▶ [The request]:
Rewrite the paragraph beginning "Part of every afternoon involves" in the blog post about two cats below as a short list, keeping its main facts.

▶ [Document text]:
+ + + + + + +

PureSchmaltz

Rendered Fat Content

Sweet Dreams

The deck looks less lush without the resident spider plant I delivered to Amy's office on Friday. Rose noticed, and lay forlornly near where the spider has sat. The cats are not yet resigned to apartment living. They still shake their little fists at whatever gods got them here, and seem to remember lounging in the shadows beneath endless expanses of plant shadow and yard. Rose munches on the cat grass occasionally, and spends every night when it's not thunder-storming holding watch on the beige artificial carpeting on the balcony. Outside, sniffing the breeze, neither purring nor sleeping. Watching. Listening. Perhaps seething.

Crash is mostly sociable. He seems pleased whenever either one of us returns, but also crying plaintively as if mourning. I've taken to offering a few kitty treats when I return, which, I know!, encourages infantile behavior. I scratch heads and switch out their water bowl for some cold water from the filter pitcher from the fridge. I don't expect them to drink the musty tap water here either.

Part of every afternoon involves the changing of the cat box ritual. The cat box, which I secreted in the bottom of the six-foot tall television cabinet in the corner of the living room next to the glass wall onto the balcony, lies behind two doors. The cats pass through the open back to do their business in private, but I swing open the front doors to sort out their leavings. I carry the kitchen garbage can into the living room and filter the bad stuff into it before adding the bathroom trash then tying off the liner and stepping out the door, down the hall one door to the right to the garbage chute room, and dropping the bag in for its six floor drop to the basement.

Easy ritual. The cats want more treats when I return. Hey, I was technically gone, if only for a half minute. ... No dice, guys.

I might pull the vacuum out and quickly de-fur the place. Both cats are shedding like Llamas, with Crash even making daily deposits of partially ingested fur around the place, punctuated with that emphatic retching  that sounds like the end of the world coming up, but doesn't seem to bother him a bit.

Rose huddles under the too-big bed whenever thunder strikes, but she and Crash have no lingering fear of fire truck noises, which are far more fearsome to me. We try to keep the sliding glass door to the balcony open, so Rose has her perch, but the outside noise makes it next to impossible to watch TV (well, actually to hear the television) or even talk. The airplanes do not land between midnight and six am, but promptly at six, a steady line of them pass over, one every couple of minutes, so low I can read the lettering on their sides and so loud I can't hear myself stink. Several times each day, the fire brigade rushes out to blaring sirens and a startling kind of quacking. Deafening, but Rose just sits there placidly, twitching her ears. The first time they heard the fire trucks, they panicked and Rose wouldn't come out from under the bed for a day.

+ + + + + + +

▶ [Information provided]:
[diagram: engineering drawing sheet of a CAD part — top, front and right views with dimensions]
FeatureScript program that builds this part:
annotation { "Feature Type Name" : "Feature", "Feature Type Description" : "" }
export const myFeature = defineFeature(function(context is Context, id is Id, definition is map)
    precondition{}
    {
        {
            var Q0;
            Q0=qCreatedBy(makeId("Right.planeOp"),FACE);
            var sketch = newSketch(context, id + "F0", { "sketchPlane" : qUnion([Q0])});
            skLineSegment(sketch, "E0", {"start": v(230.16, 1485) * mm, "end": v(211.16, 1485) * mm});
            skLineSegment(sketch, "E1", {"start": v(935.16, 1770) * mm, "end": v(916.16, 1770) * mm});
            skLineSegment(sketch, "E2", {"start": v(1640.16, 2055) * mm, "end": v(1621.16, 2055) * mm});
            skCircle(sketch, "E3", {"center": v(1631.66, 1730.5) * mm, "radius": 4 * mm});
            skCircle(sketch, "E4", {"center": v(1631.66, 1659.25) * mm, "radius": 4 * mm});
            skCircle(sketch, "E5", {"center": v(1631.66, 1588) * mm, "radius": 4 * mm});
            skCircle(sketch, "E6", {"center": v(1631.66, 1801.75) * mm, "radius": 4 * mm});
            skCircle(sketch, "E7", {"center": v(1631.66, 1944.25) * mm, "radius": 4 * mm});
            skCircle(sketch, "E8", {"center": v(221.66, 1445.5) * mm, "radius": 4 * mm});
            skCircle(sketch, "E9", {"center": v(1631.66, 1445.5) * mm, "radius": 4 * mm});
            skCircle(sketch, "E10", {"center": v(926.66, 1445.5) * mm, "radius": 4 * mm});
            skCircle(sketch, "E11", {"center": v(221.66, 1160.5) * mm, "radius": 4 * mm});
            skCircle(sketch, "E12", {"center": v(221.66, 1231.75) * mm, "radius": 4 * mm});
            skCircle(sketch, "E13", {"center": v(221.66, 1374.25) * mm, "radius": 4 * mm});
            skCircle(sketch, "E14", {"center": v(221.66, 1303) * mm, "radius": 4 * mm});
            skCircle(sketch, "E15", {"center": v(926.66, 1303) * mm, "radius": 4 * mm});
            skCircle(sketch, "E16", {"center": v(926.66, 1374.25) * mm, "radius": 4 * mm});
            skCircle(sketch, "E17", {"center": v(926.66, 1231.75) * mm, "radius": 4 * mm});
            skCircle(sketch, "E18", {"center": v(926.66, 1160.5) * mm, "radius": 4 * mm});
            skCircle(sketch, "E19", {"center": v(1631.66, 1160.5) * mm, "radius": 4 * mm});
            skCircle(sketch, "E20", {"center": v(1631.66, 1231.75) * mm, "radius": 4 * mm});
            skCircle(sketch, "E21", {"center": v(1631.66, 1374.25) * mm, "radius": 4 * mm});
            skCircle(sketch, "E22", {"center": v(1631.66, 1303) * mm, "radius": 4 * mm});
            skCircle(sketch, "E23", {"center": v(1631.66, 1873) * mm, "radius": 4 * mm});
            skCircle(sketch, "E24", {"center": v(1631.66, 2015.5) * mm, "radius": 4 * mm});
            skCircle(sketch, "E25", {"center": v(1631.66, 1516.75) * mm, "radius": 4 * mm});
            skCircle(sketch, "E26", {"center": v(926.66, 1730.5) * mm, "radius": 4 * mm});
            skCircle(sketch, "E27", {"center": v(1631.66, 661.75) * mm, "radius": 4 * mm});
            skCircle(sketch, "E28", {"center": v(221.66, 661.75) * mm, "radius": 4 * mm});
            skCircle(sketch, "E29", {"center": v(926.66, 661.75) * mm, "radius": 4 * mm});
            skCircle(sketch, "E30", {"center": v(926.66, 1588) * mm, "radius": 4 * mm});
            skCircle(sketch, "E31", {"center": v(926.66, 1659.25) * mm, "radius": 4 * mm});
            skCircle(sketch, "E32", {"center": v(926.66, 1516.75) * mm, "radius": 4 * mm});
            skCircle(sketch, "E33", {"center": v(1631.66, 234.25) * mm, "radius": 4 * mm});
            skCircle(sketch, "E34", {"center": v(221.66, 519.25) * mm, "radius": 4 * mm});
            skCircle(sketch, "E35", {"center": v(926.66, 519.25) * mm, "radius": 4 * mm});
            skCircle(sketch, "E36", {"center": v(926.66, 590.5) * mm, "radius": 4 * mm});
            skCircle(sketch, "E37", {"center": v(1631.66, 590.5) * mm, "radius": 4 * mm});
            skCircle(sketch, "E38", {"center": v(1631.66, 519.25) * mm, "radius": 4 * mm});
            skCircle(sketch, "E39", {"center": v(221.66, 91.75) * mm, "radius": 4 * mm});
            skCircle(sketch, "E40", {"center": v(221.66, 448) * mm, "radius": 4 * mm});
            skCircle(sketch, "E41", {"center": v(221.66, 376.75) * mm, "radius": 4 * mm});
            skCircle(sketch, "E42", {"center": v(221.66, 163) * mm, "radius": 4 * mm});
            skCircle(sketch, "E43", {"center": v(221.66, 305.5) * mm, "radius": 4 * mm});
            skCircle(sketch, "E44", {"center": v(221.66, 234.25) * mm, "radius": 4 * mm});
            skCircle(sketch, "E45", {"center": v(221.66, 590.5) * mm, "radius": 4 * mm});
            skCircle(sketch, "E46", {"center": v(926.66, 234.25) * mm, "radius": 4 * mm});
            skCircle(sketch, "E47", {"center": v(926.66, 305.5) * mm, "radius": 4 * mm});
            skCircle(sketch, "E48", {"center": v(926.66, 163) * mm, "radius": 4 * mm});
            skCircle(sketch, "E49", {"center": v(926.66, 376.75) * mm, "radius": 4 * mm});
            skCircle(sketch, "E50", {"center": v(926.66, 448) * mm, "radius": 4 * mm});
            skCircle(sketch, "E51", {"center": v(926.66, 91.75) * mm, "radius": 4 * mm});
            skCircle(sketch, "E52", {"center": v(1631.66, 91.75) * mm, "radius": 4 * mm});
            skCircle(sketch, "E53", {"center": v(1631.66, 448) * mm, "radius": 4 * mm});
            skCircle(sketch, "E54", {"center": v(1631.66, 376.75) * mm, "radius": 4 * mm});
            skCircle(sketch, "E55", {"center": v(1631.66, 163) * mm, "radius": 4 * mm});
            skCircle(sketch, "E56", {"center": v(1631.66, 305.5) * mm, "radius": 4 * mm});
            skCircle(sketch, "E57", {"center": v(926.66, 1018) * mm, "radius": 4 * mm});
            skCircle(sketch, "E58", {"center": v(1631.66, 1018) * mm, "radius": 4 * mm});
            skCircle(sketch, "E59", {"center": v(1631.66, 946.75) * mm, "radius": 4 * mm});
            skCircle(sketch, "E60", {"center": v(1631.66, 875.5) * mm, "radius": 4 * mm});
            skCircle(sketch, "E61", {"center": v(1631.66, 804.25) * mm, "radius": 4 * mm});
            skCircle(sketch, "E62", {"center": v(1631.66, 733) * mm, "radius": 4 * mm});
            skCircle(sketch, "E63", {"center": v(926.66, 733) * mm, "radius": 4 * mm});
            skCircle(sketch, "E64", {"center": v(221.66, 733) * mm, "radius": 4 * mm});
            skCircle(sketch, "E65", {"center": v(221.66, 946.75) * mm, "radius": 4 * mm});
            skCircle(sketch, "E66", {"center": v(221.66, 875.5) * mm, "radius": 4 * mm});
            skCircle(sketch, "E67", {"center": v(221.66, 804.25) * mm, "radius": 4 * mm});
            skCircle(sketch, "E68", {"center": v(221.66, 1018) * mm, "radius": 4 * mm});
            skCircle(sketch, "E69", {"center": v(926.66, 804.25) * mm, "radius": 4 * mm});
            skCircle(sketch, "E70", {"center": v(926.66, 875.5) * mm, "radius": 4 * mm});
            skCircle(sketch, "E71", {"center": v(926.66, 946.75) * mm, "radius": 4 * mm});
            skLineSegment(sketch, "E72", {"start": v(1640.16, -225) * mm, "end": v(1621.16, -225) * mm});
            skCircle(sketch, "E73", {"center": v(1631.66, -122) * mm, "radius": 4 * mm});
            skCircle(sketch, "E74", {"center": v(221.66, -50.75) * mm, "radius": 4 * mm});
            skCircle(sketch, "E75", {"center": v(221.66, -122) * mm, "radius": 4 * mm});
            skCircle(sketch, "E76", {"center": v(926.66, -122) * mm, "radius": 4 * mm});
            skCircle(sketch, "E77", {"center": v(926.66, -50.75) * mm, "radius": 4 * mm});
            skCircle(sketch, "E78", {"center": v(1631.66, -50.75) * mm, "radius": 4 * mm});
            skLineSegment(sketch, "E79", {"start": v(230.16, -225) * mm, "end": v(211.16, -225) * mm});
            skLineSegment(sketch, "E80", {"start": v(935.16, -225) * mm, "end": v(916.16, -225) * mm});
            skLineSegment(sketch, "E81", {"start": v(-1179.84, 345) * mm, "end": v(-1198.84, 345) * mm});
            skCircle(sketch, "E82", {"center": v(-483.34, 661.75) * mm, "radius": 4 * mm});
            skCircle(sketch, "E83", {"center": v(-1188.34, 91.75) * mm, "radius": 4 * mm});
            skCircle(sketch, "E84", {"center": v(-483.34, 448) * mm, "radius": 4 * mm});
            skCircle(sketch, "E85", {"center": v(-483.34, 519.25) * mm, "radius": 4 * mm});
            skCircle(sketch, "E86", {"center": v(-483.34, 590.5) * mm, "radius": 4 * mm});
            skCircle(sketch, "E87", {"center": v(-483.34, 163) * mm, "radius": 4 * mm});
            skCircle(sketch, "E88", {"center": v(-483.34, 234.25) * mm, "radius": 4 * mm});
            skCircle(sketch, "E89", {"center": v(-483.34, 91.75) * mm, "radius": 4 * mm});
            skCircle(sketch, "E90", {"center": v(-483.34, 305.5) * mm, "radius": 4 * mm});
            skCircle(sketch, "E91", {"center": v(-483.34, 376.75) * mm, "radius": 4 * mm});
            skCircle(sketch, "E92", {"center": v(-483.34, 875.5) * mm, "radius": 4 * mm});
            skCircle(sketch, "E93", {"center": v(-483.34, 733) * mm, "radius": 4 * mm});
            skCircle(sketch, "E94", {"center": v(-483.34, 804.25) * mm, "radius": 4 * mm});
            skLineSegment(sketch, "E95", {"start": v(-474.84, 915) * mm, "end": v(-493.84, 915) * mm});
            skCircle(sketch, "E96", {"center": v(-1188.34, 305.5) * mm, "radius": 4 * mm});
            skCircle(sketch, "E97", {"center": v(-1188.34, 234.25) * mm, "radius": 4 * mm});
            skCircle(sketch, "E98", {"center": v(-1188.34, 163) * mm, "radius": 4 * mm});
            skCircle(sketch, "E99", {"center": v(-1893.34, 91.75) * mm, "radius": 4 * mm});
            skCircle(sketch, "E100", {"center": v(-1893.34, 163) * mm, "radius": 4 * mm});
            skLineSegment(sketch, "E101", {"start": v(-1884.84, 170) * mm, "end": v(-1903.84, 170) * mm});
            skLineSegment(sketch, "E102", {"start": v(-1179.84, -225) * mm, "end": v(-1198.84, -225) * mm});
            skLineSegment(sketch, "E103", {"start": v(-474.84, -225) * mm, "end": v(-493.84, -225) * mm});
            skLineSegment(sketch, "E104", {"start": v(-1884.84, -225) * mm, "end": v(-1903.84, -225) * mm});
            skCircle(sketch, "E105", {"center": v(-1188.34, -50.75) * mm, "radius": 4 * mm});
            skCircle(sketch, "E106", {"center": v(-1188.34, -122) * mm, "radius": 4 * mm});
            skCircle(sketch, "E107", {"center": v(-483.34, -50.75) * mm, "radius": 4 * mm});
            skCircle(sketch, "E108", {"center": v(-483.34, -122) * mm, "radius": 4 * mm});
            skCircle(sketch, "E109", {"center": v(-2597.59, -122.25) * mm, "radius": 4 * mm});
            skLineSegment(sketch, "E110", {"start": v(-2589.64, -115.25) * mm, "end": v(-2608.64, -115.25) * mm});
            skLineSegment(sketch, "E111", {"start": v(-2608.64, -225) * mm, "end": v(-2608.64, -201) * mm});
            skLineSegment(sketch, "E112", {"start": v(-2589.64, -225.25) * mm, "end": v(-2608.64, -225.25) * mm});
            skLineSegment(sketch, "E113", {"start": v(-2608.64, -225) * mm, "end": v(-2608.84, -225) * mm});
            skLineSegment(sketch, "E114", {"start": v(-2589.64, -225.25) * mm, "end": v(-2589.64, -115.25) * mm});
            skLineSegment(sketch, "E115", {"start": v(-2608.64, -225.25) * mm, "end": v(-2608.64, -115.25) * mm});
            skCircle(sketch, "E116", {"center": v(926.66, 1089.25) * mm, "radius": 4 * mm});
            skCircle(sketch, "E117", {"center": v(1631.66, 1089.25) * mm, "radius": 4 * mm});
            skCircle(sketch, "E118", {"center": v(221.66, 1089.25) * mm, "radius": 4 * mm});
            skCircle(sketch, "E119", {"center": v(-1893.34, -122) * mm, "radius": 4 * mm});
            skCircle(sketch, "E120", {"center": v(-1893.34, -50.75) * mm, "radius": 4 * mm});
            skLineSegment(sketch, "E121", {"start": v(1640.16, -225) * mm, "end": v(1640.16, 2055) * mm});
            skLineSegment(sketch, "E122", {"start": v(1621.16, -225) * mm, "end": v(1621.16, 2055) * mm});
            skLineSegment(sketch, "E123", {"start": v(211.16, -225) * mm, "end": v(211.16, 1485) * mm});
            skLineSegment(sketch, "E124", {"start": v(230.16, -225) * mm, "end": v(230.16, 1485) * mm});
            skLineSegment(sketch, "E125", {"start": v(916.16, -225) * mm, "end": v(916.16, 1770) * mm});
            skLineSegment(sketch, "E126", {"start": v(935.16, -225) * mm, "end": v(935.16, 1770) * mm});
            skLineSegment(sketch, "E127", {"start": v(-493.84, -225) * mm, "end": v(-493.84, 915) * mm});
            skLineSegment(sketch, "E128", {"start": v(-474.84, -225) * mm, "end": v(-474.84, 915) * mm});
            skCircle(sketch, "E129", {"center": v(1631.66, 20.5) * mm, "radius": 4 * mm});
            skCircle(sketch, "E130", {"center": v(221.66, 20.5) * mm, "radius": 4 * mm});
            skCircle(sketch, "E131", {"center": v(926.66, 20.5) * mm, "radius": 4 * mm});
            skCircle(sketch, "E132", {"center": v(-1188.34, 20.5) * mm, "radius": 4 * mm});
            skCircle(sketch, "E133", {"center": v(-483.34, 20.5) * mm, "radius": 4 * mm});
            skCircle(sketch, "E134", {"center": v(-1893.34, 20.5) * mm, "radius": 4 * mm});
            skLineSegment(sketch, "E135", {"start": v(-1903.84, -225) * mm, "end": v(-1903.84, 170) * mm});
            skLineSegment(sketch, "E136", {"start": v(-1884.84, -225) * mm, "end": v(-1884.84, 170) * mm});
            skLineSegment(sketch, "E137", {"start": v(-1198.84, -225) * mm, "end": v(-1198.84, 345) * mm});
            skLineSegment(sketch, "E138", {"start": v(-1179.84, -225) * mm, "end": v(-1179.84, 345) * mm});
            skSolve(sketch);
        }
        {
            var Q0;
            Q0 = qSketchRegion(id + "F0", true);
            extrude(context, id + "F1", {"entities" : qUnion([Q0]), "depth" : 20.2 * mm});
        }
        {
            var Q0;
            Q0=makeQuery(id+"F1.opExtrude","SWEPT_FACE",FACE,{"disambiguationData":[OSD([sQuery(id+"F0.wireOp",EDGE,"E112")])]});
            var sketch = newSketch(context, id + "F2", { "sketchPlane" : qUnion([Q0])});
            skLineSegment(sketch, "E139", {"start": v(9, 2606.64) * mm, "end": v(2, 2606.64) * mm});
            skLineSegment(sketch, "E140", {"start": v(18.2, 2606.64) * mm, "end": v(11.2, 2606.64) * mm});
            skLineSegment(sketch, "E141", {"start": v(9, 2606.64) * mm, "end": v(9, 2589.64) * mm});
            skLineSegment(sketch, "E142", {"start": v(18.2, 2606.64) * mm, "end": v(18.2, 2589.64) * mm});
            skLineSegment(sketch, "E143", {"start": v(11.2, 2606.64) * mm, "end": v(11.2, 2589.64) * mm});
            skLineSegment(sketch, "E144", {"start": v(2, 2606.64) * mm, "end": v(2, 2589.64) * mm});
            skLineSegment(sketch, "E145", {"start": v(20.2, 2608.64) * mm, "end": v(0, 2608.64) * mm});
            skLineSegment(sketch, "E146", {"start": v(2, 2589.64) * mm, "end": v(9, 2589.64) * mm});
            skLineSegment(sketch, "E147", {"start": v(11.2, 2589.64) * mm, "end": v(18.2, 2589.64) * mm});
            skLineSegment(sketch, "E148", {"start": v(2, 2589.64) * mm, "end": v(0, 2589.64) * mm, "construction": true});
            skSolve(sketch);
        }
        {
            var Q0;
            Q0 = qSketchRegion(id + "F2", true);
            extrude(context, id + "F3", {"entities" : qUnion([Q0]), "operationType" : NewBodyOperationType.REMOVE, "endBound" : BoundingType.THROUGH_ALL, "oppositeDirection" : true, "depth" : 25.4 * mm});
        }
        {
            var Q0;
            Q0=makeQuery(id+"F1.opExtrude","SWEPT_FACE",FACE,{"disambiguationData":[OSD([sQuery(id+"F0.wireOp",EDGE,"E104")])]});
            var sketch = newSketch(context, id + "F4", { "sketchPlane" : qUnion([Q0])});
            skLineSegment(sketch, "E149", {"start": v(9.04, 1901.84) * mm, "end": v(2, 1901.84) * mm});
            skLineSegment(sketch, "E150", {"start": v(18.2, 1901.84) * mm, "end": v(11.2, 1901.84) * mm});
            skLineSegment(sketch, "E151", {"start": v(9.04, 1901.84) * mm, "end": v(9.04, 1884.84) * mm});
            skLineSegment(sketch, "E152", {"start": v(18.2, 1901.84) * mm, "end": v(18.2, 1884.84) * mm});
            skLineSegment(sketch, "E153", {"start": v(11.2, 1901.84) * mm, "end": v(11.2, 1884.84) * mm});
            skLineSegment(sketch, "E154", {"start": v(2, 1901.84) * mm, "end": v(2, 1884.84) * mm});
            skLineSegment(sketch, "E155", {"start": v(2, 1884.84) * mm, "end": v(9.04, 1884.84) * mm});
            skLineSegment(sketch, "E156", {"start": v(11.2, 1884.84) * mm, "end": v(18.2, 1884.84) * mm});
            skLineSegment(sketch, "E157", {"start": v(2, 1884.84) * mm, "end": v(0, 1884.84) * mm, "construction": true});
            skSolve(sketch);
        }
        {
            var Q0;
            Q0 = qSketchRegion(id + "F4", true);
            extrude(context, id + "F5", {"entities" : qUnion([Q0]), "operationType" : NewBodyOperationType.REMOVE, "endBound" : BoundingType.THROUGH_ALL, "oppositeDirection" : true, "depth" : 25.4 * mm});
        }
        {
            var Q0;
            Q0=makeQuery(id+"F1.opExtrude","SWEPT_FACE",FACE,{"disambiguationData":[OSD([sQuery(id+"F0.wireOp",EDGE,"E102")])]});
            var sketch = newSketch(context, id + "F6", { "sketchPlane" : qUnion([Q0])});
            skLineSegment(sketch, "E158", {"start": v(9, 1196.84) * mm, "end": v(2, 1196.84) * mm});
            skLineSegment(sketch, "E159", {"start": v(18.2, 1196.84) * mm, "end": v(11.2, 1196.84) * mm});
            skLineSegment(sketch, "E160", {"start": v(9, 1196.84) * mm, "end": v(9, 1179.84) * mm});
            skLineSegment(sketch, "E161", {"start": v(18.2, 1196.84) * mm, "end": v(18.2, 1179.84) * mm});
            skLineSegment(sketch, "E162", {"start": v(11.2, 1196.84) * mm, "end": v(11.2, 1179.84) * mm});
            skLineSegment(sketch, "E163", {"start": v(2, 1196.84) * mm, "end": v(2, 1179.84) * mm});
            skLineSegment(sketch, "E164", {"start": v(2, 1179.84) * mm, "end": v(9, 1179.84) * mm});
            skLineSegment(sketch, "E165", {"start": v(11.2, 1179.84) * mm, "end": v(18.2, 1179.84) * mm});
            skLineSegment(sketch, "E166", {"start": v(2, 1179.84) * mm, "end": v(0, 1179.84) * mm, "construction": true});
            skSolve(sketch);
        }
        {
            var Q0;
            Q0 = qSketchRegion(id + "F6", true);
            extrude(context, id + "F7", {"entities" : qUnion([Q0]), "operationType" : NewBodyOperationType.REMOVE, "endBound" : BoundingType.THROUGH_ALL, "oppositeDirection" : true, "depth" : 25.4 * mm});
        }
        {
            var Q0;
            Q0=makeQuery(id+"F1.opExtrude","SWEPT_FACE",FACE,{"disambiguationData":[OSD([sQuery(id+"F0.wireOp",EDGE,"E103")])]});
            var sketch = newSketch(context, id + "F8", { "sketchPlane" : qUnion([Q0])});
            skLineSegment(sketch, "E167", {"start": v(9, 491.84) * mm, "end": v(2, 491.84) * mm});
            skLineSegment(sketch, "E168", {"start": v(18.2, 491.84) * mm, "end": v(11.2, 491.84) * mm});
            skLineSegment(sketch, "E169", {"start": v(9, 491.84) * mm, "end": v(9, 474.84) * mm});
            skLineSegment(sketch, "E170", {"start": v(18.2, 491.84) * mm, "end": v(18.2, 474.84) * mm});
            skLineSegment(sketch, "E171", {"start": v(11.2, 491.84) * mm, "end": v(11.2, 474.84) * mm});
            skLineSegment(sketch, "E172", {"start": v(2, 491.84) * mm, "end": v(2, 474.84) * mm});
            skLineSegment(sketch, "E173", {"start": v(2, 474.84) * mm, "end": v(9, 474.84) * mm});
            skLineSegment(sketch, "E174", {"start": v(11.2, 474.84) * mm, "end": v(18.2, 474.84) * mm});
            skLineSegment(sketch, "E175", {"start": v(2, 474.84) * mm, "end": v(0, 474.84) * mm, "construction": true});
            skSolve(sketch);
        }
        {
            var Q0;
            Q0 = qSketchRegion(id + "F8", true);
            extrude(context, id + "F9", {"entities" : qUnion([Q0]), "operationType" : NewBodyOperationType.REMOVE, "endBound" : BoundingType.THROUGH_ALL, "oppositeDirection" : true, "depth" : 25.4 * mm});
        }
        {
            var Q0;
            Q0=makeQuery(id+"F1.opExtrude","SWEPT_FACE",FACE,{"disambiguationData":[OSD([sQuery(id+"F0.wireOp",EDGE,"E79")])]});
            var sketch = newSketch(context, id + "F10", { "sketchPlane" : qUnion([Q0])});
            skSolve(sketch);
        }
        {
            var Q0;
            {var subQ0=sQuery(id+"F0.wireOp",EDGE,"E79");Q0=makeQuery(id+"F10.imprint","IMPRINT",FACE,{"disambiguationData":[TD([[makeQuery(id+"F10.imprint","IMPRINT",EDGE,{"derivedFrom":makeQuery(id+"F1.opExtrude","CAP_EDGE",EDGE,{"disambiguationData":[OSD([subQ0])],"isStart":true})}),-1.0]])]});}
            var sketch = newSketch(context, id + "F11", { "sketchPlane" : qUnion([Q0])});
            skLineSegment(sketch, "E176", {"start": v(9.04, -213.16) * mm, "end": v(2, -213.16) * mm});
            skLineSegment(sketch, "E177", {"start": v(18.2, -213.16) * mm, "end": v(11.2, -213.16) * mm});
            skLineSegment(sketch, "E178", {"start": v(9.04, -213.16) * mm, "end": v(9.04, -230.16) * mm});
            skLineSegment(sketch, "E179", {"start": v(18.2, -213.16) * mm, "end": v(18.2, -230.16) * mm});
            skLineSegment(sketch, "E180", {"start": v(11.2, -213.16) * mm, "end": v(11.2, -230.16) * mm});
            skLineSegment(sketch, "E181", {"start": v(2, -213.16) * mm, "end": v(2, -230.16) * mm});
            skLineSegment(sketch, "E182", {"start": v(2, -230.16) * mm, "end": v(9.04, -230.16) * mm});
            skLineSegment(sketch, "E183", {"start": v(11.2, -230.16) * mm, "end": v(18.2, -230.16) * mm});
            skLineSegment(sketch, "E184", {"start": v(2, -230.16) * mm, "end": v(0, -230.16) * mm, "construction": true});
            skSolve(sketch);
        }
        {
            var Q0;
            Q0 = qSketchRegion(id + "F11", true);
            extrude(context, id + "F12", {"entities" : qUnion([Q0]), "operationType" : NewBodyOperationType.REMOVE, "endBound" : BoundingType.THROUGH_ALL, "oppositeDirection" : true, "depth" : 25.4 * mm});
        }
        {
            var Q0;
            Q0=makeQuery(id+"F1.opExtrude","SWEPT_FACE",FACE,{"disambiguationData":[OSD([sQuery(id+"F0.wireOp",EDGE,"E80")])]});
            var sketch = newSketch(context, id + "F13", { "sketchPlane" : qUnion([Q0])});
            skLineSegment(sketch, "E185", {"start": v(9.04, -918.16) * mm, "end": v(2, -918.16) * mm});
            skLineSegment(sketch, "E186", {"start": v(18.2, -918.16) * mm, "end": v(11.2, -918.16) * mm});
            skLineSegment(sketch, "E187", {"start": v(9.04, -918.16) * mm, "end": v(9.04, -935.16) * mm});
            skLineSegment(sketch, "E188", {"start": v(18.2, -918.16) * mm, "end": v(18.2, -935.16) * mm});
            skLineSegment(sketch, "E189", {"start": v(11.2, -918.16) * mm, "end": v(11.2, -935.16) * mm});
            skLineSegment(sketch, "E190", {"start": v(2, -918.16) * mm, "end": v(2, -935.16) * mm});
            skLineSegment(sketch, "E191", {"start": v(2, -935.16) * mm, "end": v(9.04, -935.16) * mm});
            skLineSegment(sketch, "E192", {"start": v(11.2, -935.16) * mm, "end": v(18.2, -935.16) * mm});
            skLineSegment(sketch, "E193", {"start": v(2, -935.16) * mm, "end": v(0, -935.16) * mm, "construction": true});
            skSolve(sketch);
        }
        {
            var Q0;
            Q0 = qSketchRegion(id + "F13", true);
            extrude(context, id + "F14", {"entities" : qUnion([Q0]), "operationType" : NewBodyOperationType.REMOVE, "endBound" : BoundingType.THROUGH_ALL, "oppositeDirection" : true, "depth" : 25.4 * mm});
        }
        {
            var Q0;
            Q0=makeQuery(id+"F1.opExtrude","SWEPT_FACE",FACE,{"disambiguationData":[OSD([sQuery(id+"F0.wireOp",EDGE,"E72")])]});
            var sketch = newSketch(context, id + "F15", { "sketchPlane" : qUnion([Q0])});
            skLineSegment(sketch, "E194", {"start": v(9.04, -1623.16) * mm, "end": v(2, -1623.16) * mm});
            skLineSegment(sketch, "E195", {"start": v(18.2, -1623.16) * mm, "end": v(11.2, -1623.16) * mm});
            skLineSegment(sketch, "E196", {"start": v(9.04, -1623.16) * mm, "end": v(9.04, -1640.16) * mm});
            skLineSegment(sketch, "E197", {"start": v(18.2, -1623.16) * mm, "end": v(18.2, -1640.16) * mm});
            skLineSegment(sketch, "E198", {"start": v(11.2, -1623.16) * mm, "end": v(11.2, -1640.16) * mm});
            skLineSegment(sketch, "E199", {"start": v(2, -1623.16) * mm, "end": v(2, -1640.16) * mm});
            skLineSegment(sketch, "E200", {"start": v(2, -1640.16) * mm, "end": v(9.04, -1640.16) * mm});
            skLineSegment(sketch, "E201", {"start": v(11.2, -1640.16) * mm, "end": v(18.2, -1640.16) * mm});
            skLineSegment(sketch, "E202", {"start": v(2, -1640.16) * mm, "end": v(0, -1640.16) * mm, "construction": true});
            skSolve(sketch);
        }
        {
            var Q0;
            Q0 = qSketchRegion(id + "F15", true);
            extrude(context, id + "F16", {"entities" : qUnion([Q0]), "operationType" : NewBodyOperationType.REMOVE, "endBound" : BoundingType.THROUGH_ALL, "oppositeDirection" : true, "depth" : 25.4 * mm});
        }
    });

+ + + + + + +

▶ [Finished exercise]:
- Every afternoon includes the ritual of changing the cat box.
- The box is hidden in the bottom of a six-foot-tall television cabinet in the corner of the living room, next to the glass wall onto the balcony, behind two doors.
- The cats enter through the open back to do their business in private.
- The front doors are swung open to sort out their leavings.
- The kitchen garbage can is brought into the living room, and the waste is filtered into it.
- The bathroom trash is added, and the liner is tied off.
- The bag goes one door to the right down the hall to the garbage chute room and drops six floors to the basement.